**Action item:**
With the line containing "atex (vodoperive boje)" as the starting point, output every line of the data below through its final line, character for character.

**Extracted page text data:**
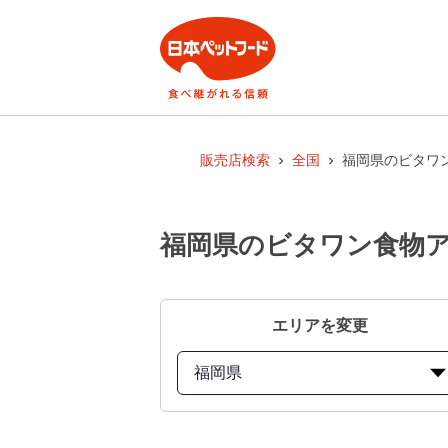
販売店検索
全国
福岡県のビタワン
福岡県のビタワン食物アレ
エリアを変更
福岡県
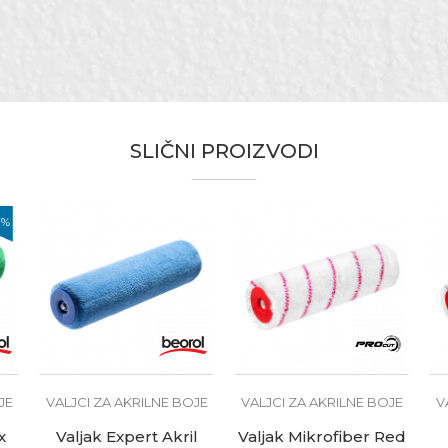
aljak za farbanje bojama na vodenoj bazi za gips karton plo
V238
ermofuzioni valjci
atex (vodoperive boje) / Lakovi Nitro / Lakovi na vodenoj baz
SLIČNI PROIZVODI
kireri, Moleri i farbari, Parketari
0
%
JE
VALJCI ZA AKRILNE BOJE
VALJCI ZA AKRILNE BOJE
V
x
Valjak Expert Akril
Valjak Mikrofiber Red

**Expected answer:**
atex (vodoperive boje) / Lakovi Nitro / Lakovi na vodenoj baz
SLIČNI PROIZVODI
kireri, Moleri i farbari, Parketari
0
%
JE
VALJCI ZA AKRILNE BOJE
VALJCI ZA AKRILNE BOJE
V
x
Valjak Expert Akril
Valjak Mikrofiber Red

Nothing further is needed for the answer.